IMPRISONED in a Japanese hotel room
with a Beretta 9mm pistol pressed against his temple, a grim calculus of
life and death began to play out in the mind of Australian businessman
Miro Mijatovic. Death, as he saw it, was a possibility but not a
certainty.
"I am 6'6" [1.98m] and I was pretty sure they were going to
struggle to deal with getting a body the size of mine out of the hotel,"
he recalls.The hours rolled by as Mijatovic sat slumped in a chair in a corner of the room, the air filled with cigarette smoke from the chain-smoking yakuza - as Japan's mafiosi are known - and the sour scent of his own fear-induced sweat. "Every now and again [their leader] would just explode and start screaming, 'You don't know what you are up against!' and thumping the table," recalls Mijatovic.

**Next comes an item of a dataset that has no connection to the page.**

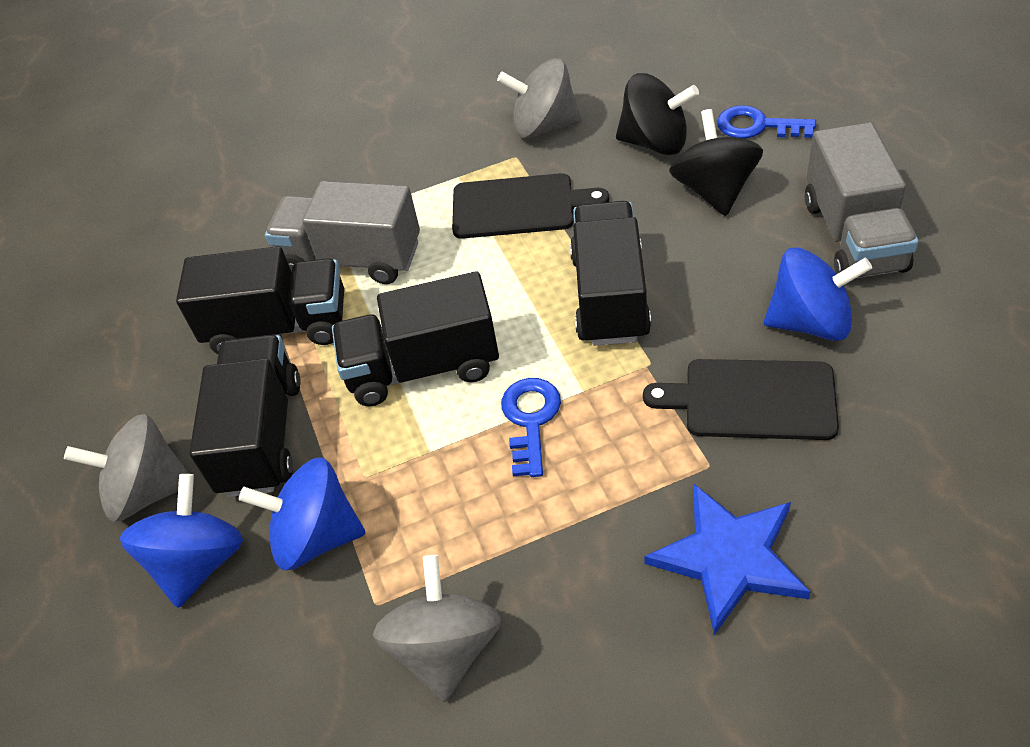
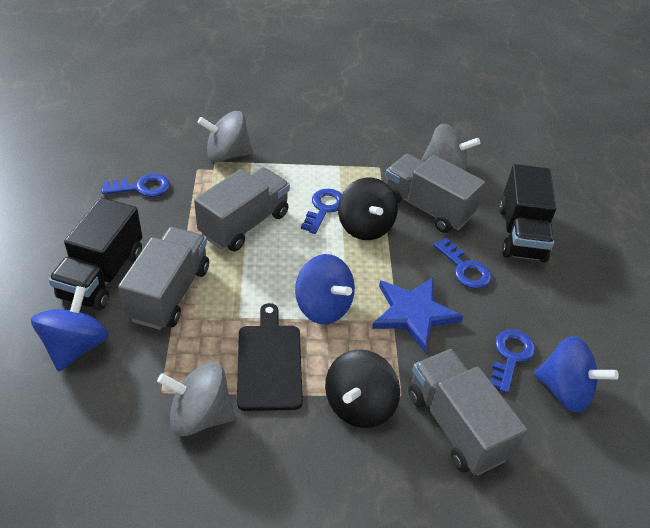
black cutting board: [452,173,609,239] [643,359,839,440] = 2 -> [237,303,303,411] = 1
black truck: [176,246,344,354] [189,335,301,497] [332,271,499,406] [570,201,651,346] = 4 -> [49,197,142,310] [499,164,556,262] = 2
blue key: [501,378,561,477] [717,105,816,139] = 2 -> [102,173,170,197] [301,189,342,234] [434,238,491,289] [490,329,535,393] = 4
grey truck: [265,181,420,284] [805,122,918,278] = 2 -> [118,227,209,330] [194,167,290,251] [385,154,485,233] [408,349,527,475] = 4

For three days the martial arts fight promoter was held like this while the yakuza demanded he relinquish his role as "power agent" in the booming fight industry. It was only when he agreed to sign his fighters over to the yakuza that he was released unharmed on the proviso that he flee the country for good. Instead, Mijatovic, who at one time looked after swimmer Ian Thorpe's interests in Japan, went to the police and launched a probe that resulted in the collapse of the hugely lucrative Japanese fight game.

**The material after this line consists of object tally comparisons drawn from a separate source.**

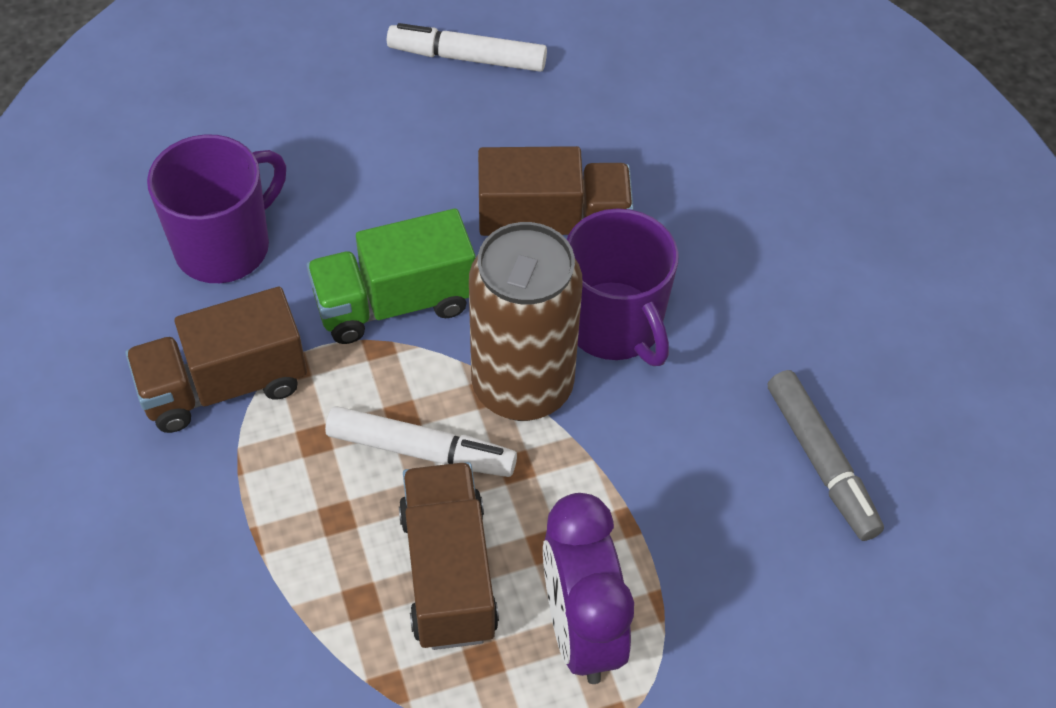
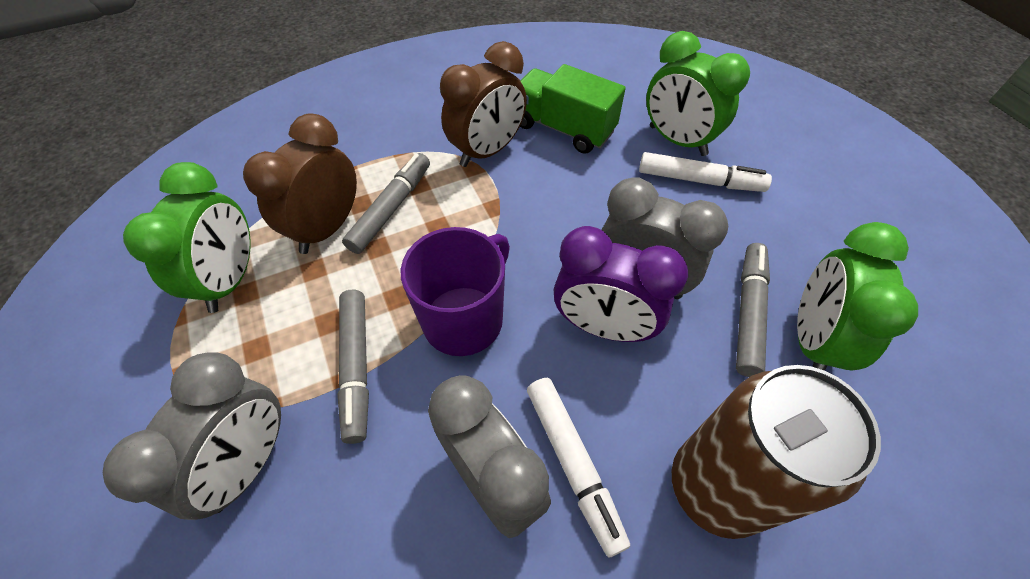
brown clock: none = 0 -> [243,113,357,254] [440,41,527,167] = 2
brown truck: [125,287,307,433] [399,462,499,650] [478,146,634,236] = 3 -> none = 0
green clock: none = 0 -> [123,162,251,313] [646,31,750,156] [797,222,918,371] = 3
grey clock: none = 0 -> [103,352,281,520] [428,375,551,538] [602,177,728,299] = 3
grey marker: [768,370,884,541] = 1 -> [337,290,369,444] [342,153,430,254] [736,243,770,377] = 3
purple mug: [147,134,286,283] [567,208,678,366] = 2 -> [401,227,510,356] = 1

After several years spent in hiding with a contract out on his life, Mijatovic is finally prepared to reveal how he took on the yakuza and exposed one of Japan's largest sporting scandals. "The two yakuza groups involved in extorting me have now been broken up," Mijatovic told The Weekend Australian Magazine when he arrived at The Australian's Tokyo bureau to tell the story of his abduction. As he sees it, a concerted campaign from law enforcement is hurting the gangs and that has encouraged him to give his personal account.